• [What to do] Would you copy each line of the records that includes the word "minor"?

• [The records]
--------------------------------------------------

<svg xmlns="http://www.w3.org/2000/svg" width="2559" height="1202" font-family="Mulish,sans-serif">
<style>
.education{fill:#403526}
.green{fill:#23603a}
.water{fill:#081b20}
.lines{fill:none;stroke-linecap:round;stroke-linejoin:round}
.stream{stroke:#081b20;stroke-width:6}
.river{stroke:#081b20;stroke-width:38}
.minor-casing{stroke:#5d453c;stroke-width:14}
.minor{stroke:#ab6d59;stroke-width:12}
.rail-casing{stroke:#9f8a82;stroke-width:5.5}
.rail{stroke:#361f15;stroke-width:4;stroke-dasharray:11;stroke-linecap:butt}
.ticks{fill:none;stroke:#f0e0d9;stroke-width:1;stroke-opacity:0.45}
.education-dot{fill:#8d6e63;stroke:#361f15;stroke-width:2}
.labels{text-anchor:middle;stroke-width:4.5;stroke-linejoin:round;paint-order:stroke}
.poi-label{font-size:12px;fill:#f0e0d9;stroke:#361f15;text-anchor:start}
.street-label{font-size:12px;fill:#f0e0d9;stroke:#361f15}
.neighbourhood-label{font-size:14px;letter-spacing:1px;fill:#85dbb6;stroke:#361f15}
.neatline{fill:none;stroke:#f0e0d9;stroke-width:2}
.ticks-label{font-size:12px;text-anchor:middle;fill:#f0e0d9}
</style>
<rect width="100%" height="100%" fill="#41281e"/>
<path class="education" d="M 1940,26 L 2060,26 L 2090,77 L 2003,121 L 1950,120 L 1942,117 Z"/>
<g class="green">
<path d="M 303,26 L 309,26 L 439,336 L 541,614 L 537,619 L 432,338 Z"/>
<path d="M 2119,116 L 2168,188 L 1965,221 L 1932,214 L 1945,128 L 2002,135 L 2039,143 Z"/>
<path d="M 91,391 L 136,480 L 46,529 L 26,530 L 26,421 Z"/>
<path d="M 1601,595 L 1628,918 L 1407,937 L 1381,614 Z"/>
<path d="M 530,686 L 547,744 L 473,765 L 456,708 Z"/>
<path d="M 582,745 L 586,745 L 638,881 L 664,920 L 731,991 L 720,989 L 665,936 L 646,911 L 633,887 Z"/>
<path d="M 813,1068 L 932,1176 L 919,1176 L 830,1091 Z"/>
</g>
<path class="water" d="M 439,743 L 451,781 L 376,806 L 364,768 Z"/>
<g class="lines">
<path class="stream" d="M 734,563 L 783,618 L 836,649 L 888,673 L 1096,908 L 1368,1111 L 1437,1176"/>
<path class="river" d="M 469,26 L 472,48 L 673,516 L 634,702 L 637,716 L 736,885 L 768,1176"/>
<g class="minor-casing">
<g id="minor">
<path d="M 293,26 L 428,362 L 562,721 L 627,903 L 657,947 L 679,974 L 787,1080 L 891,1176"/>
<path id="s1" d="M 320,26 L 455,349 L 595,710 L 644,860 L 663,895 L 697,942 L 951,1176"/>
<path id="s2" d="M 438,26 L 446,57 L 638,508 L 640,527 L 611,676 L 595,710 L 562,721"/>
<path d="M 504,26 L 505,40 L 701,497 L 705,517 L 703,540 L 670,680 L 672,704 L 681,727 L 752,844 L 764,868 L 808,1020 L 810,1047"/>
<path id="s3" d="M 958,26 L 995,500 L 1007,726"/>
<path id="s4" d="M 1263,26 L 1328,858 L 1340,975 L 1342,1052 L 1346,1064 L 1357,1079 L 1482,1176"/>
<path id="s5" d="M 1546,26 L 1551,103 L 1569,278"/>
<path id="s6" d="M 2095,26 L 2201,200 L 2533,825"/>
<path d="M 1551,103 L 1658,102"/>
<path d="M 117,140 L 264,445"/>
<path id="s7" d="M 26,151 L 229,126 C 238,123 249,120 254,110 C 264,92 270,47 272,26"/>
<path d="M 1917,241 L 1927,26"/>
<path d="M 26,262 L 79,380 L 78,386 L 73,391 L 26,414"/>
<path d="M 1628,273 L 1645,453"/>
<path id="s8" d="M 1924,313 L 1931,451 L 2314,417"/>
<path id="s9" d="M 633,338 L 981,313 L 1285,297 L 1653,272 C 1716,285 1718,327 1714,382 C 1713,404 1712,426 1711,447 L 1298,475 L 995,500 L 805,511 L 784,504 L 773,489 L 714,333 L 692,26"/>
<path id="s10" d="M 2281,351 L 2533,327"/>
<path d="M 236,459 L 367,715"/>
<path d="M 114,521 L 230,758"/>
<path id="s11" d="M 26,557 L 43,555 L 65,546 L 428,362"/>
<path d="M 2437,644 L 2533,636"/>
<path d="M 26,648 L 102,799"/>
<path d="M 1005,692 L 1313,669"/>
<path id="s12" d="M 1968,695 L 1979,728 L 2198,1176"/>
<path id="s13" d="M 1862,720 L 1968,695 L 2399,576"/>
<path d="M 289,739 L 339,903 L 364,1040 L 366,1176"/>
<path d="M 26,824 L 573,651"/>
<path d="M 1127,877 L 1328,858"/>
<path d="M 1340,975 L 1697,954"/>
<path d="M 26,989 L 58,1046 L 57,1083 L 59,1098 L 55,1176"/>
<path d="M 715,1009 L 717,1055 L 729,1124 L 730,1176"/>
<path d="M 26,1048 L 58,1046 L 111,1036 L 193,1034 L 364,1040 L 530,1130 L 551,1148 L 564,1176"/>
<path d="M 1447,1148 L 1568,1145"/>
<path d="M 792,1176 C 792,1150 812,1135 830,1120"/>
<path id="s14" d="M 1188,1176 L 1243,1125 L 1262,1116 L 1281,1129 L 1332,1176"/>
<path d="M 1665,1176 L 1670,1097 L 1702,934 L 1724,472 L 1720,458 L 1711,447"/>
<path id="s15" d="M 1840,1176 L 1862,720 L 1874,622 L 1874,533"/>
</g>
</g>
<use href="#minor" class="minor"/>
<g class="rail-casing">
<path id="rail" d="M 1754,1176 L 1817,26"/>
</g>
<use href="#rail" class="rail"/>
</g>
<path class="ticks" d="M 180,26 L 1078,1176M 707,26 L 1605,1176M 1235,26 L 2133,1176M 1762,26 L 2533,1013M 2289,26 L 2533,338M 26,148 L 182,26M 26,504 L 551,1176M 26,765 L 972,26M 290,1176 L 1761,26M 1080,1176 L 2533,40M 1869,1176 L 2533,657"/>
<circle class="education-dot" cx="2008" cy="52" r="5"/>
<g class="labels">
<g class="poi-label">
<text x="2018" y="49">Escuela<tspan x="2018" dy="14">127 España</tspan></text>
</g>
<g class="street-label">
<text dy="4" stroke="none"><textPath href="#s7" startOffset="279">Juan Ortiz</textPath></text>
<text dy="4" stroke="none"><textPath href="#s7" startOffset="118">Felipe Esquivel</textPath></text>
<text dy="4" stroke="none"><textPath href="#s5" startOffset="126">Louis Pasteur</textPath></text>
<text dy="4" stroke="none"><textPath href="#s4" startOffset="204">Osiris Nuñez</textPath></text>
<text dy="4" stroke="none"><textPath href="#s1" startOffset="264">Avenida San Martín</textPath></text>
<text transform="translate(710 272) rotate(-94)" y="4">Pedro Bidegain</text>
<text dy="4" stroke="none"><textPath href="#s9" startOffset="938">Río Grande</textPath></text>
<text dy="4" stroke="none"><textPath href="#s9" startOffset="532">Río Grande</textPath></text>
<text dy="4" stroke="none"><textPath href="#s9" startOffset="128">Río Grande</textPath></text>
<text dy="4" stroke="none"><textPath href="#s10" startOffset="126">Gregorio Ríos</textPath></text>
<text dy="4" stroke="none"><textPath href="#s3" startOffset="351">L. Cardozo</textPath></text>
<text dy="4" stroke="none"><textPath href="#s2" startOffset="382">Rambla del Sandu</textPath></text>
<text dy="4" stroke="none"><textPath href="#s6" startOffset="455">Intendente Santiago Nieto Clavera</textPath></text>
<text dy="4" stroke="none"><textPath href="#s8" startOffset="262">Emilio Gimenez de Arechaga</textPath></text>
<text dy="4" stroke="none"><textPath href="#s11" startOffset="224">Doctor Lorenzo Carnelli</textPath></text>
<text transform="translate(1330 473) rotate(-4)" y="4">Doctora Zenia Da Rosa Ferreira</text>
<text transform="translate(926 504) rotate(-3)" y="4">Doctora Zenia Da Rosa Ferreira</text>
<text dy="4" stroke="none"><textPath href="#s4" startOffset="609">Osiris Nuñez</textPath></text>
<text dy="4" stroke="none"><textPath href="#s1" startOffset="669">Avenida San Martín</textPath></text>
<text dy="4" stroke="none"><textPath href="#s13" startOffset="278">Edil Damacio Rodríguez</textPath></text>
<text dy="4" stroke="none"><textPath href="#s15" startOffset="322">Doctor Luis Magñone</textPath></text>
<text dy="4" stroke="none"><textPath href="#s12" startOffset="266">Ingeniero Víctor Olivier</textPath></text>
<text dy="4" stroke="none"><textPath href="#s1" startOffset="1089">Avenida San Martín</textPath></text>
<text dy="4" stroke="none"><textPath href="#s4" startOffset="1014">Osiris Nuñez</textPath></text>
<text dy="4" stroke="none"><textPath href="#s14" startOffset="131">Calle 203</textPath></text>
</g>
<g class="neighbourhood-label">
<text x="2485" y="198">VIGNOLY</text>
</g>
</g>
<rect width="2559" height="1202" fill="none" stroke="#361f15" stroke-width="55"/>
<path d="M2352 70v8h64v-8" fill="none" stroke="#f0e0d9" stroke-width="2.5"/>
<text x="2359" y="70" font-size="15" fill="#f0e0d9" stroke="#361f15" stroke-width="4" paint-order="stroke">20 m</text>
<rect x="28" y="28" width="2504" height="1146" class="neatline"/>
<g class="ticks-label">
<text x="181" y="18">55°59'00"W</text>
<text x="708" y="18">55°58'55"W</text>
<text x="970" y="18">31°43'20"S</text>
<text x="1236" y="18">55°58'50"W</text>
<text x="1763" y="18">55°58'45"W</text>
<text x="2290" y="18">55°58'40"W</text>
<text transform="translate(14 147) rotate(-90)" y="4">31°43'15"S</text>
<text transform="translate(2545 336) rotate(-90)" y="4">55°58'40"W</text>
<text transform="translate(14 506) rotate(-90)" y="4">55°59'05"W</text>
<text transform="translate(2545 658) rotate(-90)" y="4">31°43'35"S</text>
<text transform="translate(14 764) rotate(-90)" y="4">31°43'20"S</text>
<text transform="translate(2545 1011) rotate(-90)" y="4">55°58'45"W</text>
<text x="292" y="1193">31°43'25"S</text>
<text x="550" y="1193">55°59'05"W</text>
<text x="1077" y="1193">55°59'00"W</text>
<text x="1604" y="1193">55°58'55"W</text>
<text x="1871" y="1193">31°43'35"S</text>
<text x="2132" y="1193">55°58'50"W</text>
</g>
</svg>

--------------------------------------------------

• [Output of the exercise]
.minor-casing{stroke:#5d453c;stroke-width:14}
.minor{stroke:#ab6d59;stroke-width:12}
<g class="minor-casing">
<g id="minor">
<use href="#minor" class="minor"/>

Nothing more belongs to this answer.